I'd like to welcome our newest contributor, Jenny Bowen, who's worked in the arts from a variety of angles. She'll be writing about how artistic culture is changing in the face of our current Breaking Time. This first piece is on Microsoft's increasingly aggressive attempts to worm its way into the street art scene.
For the first time since 1987 Microsoft has redesigned its corporate logo. While Apple continues to push forward as the most profitable business in the world, maintaining an image to meet the needs of hipsters and executives alike, Microsoft has patiently been biding its rebranding energies for nearly 25 years.
But this post isn't about open-source freedom versus quality control sleekness: this is about advertising crossing the line into art.
Recently news broke that New York City and Los Angeles started seeing a new game of street art about town. Thing is, this isn't art: it's advertising mimicking art.
In June, Microsoft unveiled a new design for its Surface tablets; an incredibly sleek computer running the new Windows 8 OS. While the tablets aren't set to debut until October, that hasn't prevented Microsoft from taking on an advertising campaign that has already drawn much attention around the country and online. All around these cities "street art" is popping up on walls, depicting a rectangle with the word Surface and a keyboard painted below.
Microsoft's only comment on the situation is "no comment." But the company has a long history of trying to advertise on the heels of the street art movement.
In 2010 the company chalked stencils on sidewalks of their then-new Windows Phone 7 in New York City and San Francisco. They were criticized, but not punished, by the cities. Some artists complained that while they're arrested for doing similar guerilla-style art, a giant compnay got nothing more than a verbal warning; yet another sign that money is power and corporations can break the rules with impunity.
In 2002, Microsoft took to the streets of New York with a sticker decal of the MSN butterfly logo. They were fined $50 and told to clean up all of the decals they had adhered to sidewalks, stop signs, doorways, traffic signals, and public art throughout the city. Fifty dollars, some stickers, and hiring a few people to "tag" the city is a remarkably cheap advertising campaign for a company whose net worth is roughly $230 billion.

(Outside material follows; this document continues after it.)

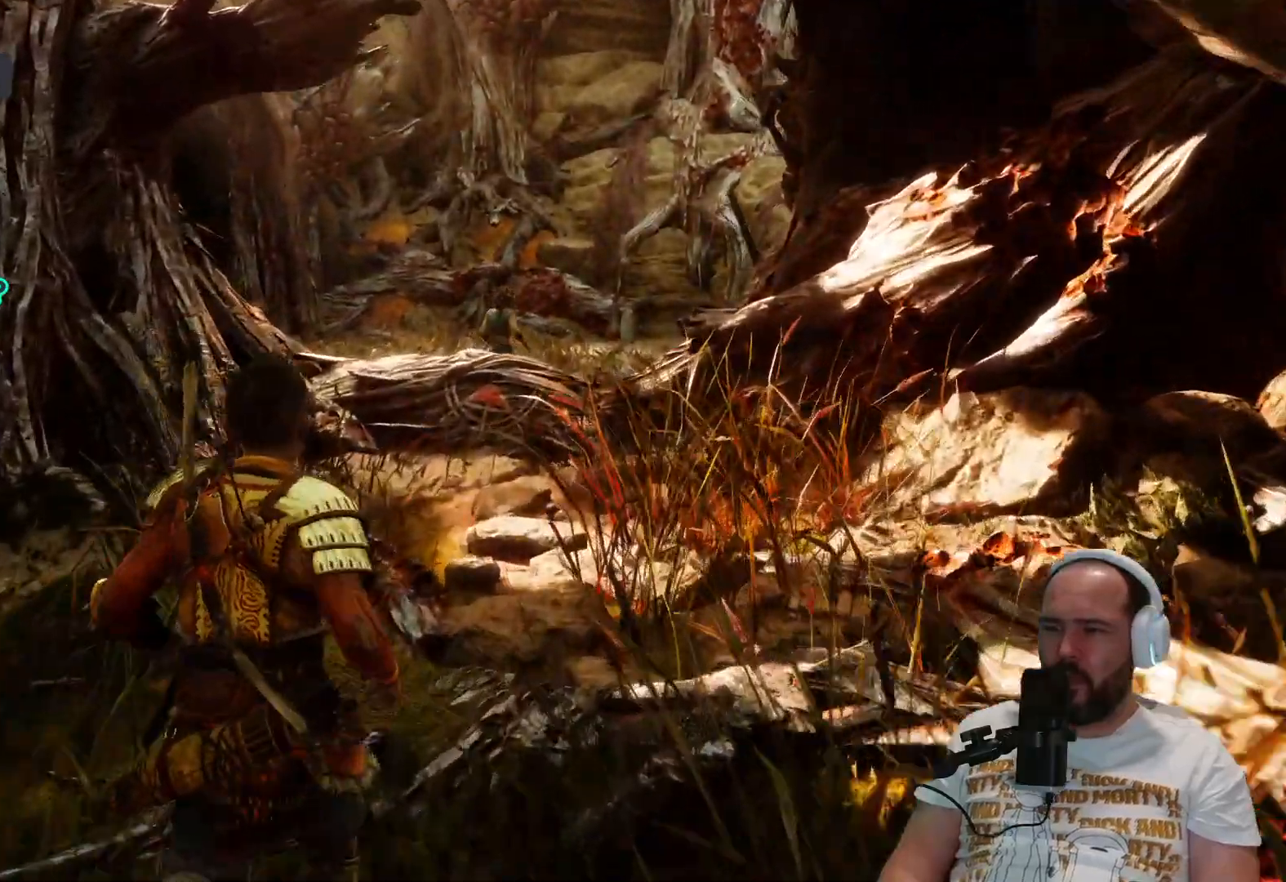
{"buttons": [], "left_stick": "up", "right_stick": "center", "events": []}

Since Microsoft won't take any responsibility for this most recent attempt to merge their brand with street art savviness, we can't say whether these property owners were compensated for their wall space. What upsets property owners is a fine line in street art and graffiti. If a property gets tagged with a new Banksy piece then its value is increased, but if tagged with a bad lettering throw-up it becomes a crime. Usually compensation is provided for the space used in advertising, but in this case that's still an unknown.
Some circular logic applies when debating the difference between street art and advertising; one of the original notions of graffiti is that the world is 'tagged' in corporate logos anyway, and taking one's personal symbol to the streets was a means to even the game. So much of what one finds in sticker tags are advertising for some band, website, or subculture that wants to get noticed. Even when done with artistic merit, isn't such self-promotion straying away from art?
But it's one thing if companies like Microsoft want to pay homage to the creativity of the movement; to attempt to mask its latest ad campaign under the guise of street art is insulting to the actual artists working in this medium.
If cities aren't able to control or confront the issue — and the slaps on the wrists Microsoft has received don't indicate they can — what is to stop the infringement of purely capitalist motives from continuing to move in on this relatively ungoverned creative terrain? Street art is viewed as an exercise of liberty by the subcultures that practice it, though as Banksy once stated: "If graffiti changed anything, it would be illegal."
Still, street artists do bring out real social criticism, causing us to stop and think for a moment when our paths cross with the statements they place on any available public space. This couldn't be more different from the corporate approach, which makes Microsoft's increasing use of this method extremely ironic — and problematic.